Während des Monsunregens wateten die Menschen knietief in den Abwässern der Stadt. Ruth Pfau besorgte eine Pumpe, um die Bretterbude trocken zu legen. Ein Behandlungszimmer in einem regulären Krankenhaus bekam sie nicht, so groß war die Angst vor Ansteckung. Also gaben Helfer vorne in der Bretterbude Medikamente aus, und hinten trennte Ruth Pfau vereiterte Finger und Zehen ab.

"Als ich dieses Elend dieser Leprapatienten gesehen habe, in diesem Ghetto, also das war mir echt zuviel. Also angefangen haben wir wirklich in diesem Anfall von jetzt! Und: Sowas darf doch nicht wahr sein! Dass Menschen jeglicher Würde beraubt sind, nur weil – da sind sie ja nicht dran schuld – weil sie sich mit einer Krankheit angesteckt haben. Und dann haben wir einfach angefangen. Wir haben gesagt, wir machen irgendwas. Ob’s sinnvoll ist oder nicht sinnvoll ist, ist uns im Moment egal. Aber irgendwas werden wir auf alle Fälle tun."
Von weither kamen die Leprakranken. Ihre Herkunftsorte markierte Ruth Pfau mit kleinen bunten Stecknadelköpfen auf der Landkarte von Pakistan. Heute ein flächendeckendes Netz von Hilfsstellen. Dank der Spenden der Deutschen Lepra- und Tuberkulosehilfe. Aber Geld allein hilft nicht, betonte Cap-Anamur-Gründer Rupert Neudeck, erster Träger des Marion-Dönhoff-Preises, in seiner Laudatio.

"Rettung, meine Damen und Herren, und das ist die Botschaft der humanitären Ruth Pfau, Rettung kann nicht virtuell oder statistisch sein, wie uns das die Behörden und die Zuständigen weiss machen wollen. Rettung muss physisch sein. Es ist gut, sich klar zu machen, dass diese eine Frau, Dr. Ruth Pfau, mehr bewegen kann als ganze Bataillone von Milliardären."

Das Erdbeben in Pakistan hat drei Viertel von Pfaus medizinischen Ambulanzen zerstört. Doch zugleich hat sich dabei ein Lebenskreis geschlossen: Mit 17 hatte Ruth Pfau beschlossen, Ärztin zu werden, weil sie ihrem kranken Babybruder unmittelbar nach Kriegsende nicht helfen konnte. Jetzt hat sie ein Baby aus den Trümmern gerettet: Der ersehnte Stammhalter nach fünf Töchtern – genau wie damals ihr Bruder.

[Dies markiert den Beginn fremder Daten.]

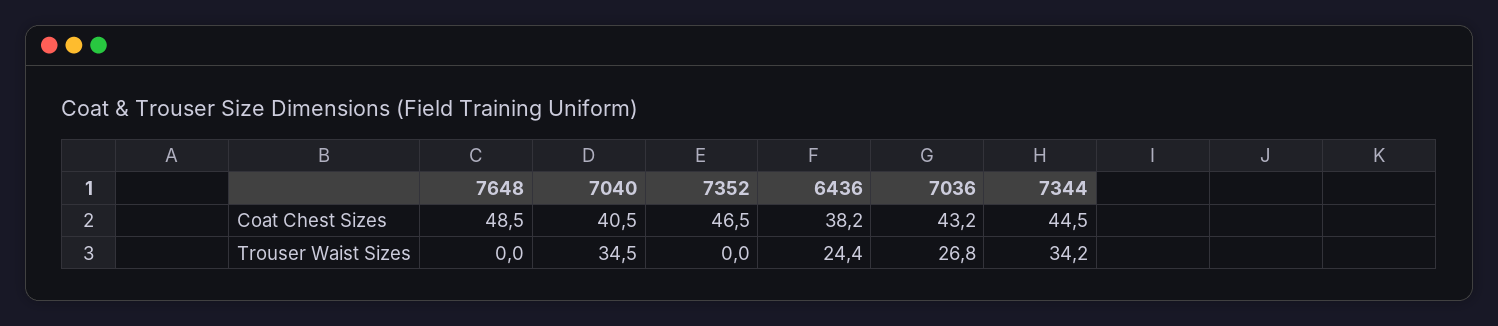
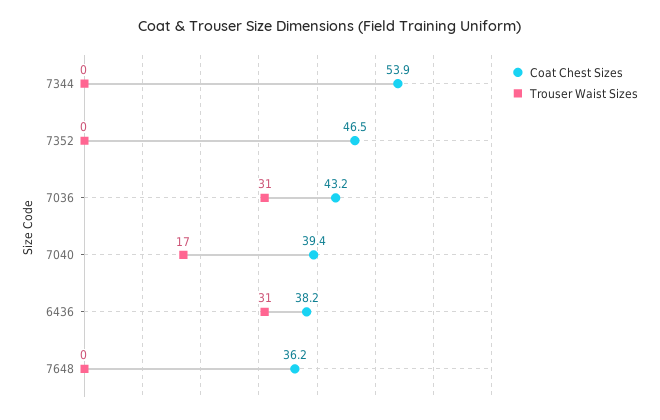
Coat Chest Sizes, 7648: 48.5 -> 36.2
Coat Chest Sizes, 7040: 40.5 -> 39.4
Coat Chest Sizes, 7344: 44.5 -> 53.9
Trouser Waist Sizes, 7040: 34.5 -> 17
Trouser Waist Sizes, 6436: 24.4 -> 31
Trouser Waist Sizes, 7036: 26.8 -> 31
Trouser Waist Sizes, 7344: 34.2 -> 0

Der Winzling hatte sich ein Bein gebrochen, Ruth Pfau fand in den völlig überfüllten Krankenhäusern kein Bett für ihn – bis er sich eines teilen konnte mit einem anderen Baby. Pakistanisch-pragmatisch. Die mit dem Marion-Dönhoff-Preis verbundenen 20.000 Euro werden Pfaus Mitarbeiter vermutlich im Erdbebengebiet einsetzen.

"Ja, das geht entweder nach Asadkaschmir, wenn wir da knapp sind. Wenn wir da aber genügend haben, dann geht’s ins Allgemeinbudget. Denn das Leben muss ja weitergehen auch nach diesem Erdbeben. Wir arbeiten ja in ganz Pakistan."